=== Begin Enclosure ===

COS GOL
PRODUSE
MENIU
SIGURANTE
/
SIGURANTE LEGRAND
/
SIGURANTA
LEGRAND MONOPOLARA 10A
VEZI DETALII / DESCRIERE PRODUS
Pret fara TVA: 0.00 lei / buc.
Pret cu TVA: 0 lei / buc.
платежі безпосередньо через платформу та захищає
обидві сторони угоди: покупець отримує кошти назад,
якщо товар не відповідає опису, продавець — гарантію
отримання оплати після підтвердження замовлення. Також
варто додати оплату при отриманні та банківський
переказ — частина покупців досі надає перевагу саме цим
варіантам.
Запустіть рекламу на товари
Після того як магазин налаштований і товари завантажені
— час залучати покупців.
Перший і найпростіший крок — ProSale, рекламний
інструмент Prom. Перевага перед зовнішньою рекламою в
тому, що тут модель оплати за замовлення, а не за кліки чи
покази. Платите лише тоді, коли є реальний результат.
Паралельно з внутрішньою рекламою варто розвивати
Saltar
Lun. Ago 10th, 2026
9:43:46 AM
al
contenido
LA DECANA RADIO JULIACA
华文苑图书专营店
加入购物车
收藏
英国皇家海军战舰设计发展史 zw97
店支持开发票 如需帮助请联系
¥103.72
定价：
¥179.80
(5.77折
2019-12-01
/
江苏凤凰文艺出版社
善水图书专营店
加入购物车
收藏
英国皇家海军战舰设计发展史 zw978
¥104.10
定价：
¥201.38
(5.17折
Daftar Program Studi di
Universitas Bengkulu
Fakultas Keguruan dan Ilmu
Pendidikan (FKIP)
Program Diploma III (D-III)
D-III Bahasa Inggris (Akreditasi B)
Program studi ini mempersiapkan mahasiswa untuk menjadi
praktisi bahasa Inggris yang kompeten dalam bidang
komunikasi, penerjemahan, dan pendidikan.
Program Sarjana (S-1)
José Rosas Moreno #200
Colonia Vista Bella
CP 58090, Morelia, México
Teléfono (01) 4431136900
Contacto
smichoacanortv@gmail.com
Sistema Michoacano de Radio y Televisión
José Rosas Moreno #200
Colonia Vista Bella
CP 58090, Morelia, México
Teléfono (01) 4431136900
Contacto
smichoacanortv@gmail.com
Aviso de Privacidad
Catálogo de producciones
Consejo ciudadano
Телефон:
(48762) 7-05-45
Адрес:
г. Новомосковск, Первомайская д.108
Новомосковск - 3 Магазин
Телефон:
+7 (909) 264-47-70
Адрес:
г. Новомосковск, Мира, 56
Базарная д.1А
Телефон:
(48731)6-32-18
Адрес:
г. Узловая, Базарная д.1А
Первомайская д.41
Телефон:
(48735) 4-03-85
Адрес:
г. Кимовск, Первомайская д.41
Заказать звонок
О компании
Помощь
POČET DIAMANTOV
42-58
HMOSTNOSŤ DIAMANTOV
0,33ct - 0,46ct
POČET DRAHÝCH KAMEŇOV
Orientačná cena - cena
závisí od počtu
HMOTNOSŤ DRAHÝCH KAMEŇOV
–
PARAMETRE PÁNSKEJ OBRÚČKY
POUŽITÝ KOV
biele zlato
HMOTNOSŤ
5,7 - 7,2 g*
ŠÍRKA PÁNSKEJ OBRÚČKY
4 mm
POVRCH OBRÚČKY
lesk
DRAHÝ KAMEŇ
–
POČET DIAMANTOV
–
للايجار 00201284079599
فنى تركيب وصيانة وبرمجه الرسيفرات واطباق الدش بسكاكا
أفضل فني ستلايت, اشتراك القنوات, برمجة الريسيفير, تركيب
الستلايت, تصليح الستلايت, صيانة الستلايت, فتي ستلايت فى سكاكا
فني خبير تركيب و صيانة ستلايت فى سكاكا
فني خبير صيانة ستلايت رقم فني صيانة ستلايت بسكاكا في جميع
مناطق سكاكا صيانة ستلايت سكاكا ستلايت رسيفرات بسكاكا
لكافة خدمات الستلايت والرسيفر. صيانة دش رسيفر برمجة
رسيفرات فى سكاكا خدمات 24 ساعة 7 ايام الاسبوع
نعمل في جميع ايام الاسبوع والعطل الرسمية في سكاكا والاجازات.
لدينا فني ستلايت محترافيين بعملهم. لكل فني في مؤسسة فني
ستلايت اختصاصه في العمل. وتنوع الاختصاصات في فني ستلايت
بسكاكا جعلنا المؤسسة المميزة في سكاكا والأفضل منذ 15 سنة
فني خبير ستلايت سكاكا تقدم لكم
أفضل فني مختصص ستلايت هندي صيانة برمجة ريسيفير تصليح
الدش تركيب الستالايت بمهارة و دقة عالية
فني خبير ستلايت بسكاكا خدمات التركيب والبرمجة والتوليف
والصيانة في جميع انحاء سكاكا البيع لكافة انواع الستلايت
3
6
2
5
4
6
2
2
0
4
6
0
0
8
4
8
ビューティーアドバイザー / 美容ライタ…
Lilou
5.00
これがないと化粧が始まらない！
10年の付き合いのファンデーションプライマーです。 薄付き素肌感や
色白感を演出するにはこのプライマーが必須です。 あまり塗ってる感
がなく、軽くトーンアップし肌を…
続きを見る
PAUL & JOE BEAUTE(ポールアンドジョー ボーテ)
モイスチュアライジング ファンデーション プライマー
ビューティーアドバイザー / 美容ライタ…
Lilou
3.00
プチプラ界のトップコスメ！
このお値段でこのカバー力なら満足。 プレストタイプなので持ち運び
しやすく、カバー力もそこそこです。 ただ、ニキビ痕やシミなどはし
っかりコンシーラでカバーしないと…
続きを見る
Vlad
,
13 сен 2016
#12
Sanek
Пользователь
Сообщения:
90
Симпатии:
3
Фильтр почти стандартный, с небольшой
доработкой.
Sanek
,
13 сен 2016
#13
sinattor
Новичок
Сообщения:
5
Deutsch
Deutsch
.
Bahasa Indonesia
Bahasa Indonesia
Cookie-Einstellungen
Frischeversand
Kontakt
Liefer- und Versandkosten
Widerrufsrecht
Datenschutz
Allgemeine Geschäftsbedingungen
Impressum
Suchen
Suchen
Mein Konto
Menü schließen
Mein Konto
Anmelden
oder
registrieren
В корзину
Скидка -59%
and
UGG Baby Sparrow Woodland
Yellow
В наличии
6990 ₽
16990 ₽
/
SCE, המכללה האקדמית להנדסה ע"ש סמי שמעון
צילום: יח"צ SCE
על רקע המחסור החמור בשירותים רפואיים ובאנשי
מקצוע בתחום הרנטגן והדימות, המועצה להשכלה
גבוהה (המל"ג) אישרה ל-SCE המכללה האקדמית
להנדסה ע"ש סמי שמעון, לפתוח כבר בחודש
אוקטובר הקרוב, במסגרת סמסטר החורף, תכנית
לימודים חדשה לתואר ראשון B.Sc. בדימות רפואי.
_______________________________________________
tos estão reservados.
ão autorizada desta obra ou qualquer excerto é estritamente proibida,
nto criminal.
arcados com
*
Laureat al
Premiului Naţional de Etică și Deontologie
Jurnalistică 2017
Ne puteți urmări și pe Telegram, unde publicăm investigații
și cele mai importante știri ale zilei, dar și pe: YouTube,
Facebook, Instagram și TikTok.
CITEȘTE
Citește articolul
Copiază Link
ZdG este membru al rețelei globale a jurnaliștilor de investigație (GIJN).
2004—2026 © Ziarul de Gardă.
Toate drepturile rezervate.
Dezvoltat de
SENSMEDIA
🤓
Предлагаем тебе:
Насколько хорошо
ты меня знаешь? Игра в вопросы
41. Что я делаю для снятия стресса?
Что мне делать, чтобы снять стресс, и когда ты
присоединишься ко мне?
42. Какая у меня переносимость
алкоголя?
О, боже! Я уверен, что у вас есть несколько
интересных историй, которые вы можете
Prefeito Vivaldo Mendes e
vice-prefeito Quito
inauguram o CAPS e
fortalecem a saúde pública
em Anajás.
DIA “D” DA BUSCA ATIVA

=== End Enclosure ===

▶ **Prompt**: Give the entries again, every one of them exactly.

▶ **Reply to the task**:
COS GOL
PRODUSE
MENIU
SIGURANTE
/
SIGURANTE LEGRAND
/
SIGURANTA
LEGRAND MONOPOLARA 10A
VEZI DETALII / DESCRIERE PRODUS
Pret fara TVA: 0.00 lei / buc.
Pret cu TVA: 0 lei / buc.
платежі безпосередньо через платформу та захищає
обидві сторони угоди: покупець отримує кошти назад,
якщо товар не відповідає опису, продавець — гарантію
отримання оплати після підтвердження замовлення. Також
варто додати оплату при отриманні та банківський
переказ — частина покупців досі надає перевагу саме цим
варіантам.
Запустіть рекламу на товари
Після того як магазин налаштований і товари завантажені
— час залучати покупців.
Перший і найпростіший крок — ProSale, рекламний
інструмент Prom. Перевага перед зовнішньою рекламою в
тому, що тут модель оплати за замовлення, а не за кліки чи
покази. Платите лише тоді, коли є реальний результат.
Паралельно з внутрішньою рекламою варто розвивати
Saltar
Lun. Ago 10th, 2026
9:43:46 AM
al
contenido
LA DECANA RADIO JULIACA
华文苑图书专营店
加入购物车
收藏
英国皇家海军战舰设计发展史 zw97
店支持开发票 如需帮助请联系
¥103.72
定价：
¥179.80
(5.77折
2019-12-01
/
江苏凤凰文艺出版社
善水图书专营店
加入购物车
收藏
英国皇家海军战舰设计发展史 zw978
¥104.10
定价：
¥201.38
(5.17折
Daftar Program Studi di
Universitas Bengkulu
Fakultas Keguruan dan Ilmu
Pendidikan (FKIP)
Program Diploma III (D-III)
D-III Bahasa Inggris (Akreditasi B)
Program studi ini mempersiapkan mahasiswa untuk menjadi
praktisi bahasa Inggris yang kompeten dalam bidang
komunikasi, penerjemahan, dan pendidikan.
Program Sarjana (S-1)
José Rosas Moreno #200
Colonia Vista Bella
CP 58090, Morelia, México
Teléfono (01) 4431136900
Contacto
smichoacanortv@gmail.com
Sistema Michoacano de Radio y Televisión
José Rosas Moreno #200
Colonia Vista Bella
CP 58090, Morelia, México
Teléfono (01) 4431136900
Contacto
smichoacanortv@gmail.com
Aviso de Privacidad
Catálogo de producciones
Consejo ciudadano
Телефон:
(48762) 7-05-45
Адрес:
г. Новомосковск, Первомайская д.108
Новомосковск - 3 Магазин
Телефон:
+7 (909) 264-47-70
Адрес:
г. Новомосковск, Мира, 56
Базарная д.1А
Телефон:
(48731)6-32-18
Адрес:
г. Узловая, Базарная д.1А
Первомайская д.41
Телефон:
(48735) 4-03-85
Адрес:
г. Кимовск, Первомайская д.41
Заказать звонок
О компании
Помощь
POČET DIAMANTOV
42-58
HMOSTNOSŤ DIAMANTOV
0,33ct - 0,46ct
POČET DRAHÝCH KAMEŇOV
Orientačná cena - cena
závisí od počtu
HMOTNOSŤ DRAHÝCH KAMEŇOV
–
PARAMETRE PÁNSKEJ OBRÚČKY
POUŽITÝ KOV
biele zlato
HMOTNOSŤ
5,7 - 7,2 g*
ŠÍRKA PÁNSKEJ OBRÚČKY
4 mm
POVRCH OBRÚČKY
lesk
DRAHÝ KAMEŇ
–
POČET DIAMANTOV
–
للايجار 00201284079599
فنى تركيب وصيانة وبرمجه الرسيفرات واطباق الدش بسكاكا
أفضل فني ستلايت, اشتراك القنوات, برمجة الريسيفير, تركيب
الستلايت, تصليح الستلايت, صيانة الستلايت, فتي ستلايت فى سكاكا
فني خبير تركيب و صيانة ستلايت فى سكاكا
فني خبير صيانة ستلايت رقم فني صيانة ستلايت بسكاكا في جميع
مناطق سكاكا صيانة ستلايت سكاكا ستلايت رسيفرات بسكاكا
لكافة خدمات الستلايت والرسيفر. صيانة دش رسيفر برمجة
رسيفرات فى سكاكا خدمات 24 ساعة 7 ايام الاسبوع
نعمل في جميع ايام الاسبوع والعطل الرسمية في سكاكا والاجازات.
لدينا فني ستلايت محترافيين بعملهم. لكل فني في مؤسسة فني
ستلايت اختصاصه في العمل. وتنوع الاختصاصات في فني ستلايت
بسكاكا جعلنا المؤسسة المميزة في سكاكا والأفضل منذ 15 سنة
فني خبير ستلايت سكاكا تقدم لكم
أفضل فني مختصص ستلايت هندي صيانة برمجة ريسيفير تصليح
الدش تركيب الستالايت بمهارة و دقة عالية
فني خبير ستلايت بسكاكا خدمات التركيب والبرمجة والتوليف
والصيانة في جميع انحاء سكاكا البيع لكافة انواع الستلايت
3
6
2
5
4
6
2
2
0
4
6
0
0
8
4
8
ビューティーアドバイザー / 美容ライタ…
Lilou
5.00
これがないと化粧が始まらない！
10年の付き合いのファンデーションプライマーです。 薄付き素肌感や
色白感を演出するにはこのプライマーが必須です。 あまり塗ってる感
がなく、軽くトーンアップし肌を…
続きを見る
PAUL & JOE BEAUTE(ポールアンドジョー ボーテ)
モイスチュアライジング ファンデーション プライマー
ビューティーアドバイザー / 美容ライタ…
Lilou
3.00
プチプラ界のトップコスメ！
このお値段でこのカバー力なら満足。 プレストタイプなので持ち運び
しやすく、カバー力もそこそこです。 ただ、ニキビ痕やシミなどはし
っかりコンシーラでカバーしないと…
続きを見る
Vlad
,
13 сен 2016
#12
Sanek
Пользователь
Сообщения:
90
Симпатии:
3
Фильтр почти стандартный, с небольшой
доработкой.
Sanek
,
13 сен 2016
#13
sinattor
Новичок
Сообщения:
5
Deutsch
Deutsch
.
Bahasa Indonesia
Bahasa Indonesia
Cookie-Einstellungen
Frischeversand
Kontakt
Liefer- und Versandkosten
Widerrufsrecht
Datenschutz
Allgemeine Geschäftsbedingungen
Impressum
Suchen
Suchen
Mein Konto
Menü schließen
Mein Konto
Anmelden
oder
registrieren
В корзину
Скидка -59%
and
UGG Baby Sparrow Woodland
Yellow
В наличии
6990 ₽
16990 ₽
/
SCE, המכללה האקדמית להנדסה ע"ש סמי שמעון
צילום: יח"צ SCE
על רקע המחסור החמור בשירותים רפואיים ובאנשי
מקצוע בתחום הרנטגן והדימות, המועצה להשכלה
גבוהה (המל"ג) אישרה ל-SCE המכללה האקדמית
להנדסה ע"ש סמי שמעון, לפתוח כבר בחודש
אוקטובר הקרוב, במסגרת סמסטר החורף, תכנית
לימודים חדשה לתואר ראשון B.Sc. בדימות רפואי.
_______________________________________________
tos estão reservados.
ão autorizada desta obra ou qualquer excerto é estritamente proibida,
nto criminal.
arcados com
*
Laureat al
Premiului Naţional de Etică și Deontologie
Jurnalistică 2017
Ne puteți urmări și pe Telegram, unde publicăm investigații
și cele mai importante știri ale zilei, dar și pe: YouTube,
Facebook, Instagram și TikTok.
CITEȘTE
Citește articolul
Copiază Link
ZdG este membru al rețelei globale a jurnaliștilor de investigație (GIJN).
2004—2026 © Ziarul de Gardă.
Toate drepturile rezervate.
Dezvoltat de
SENSMEDIA
🤓
Предлагаем тебе:
Насколько хорошо
ты меня знаешь? Игра в вопросы
41. Что я делаю для снятия стресса?
Что мне делать, чтобы снять стресс, и когда ты
присоединишься ко мне?
42. Какая у меня переносимость
алкоголя?
О, боже! Я уверен, что у вас есть несколько
интересных историй, которые вы можете
Prefeito Vivaldo Mendes e
vice-prefeito Quito
inauguram o CAPS e
fortalecem a saúde pública
em Anajás.
DIA “D” DA BUSCA ATIVA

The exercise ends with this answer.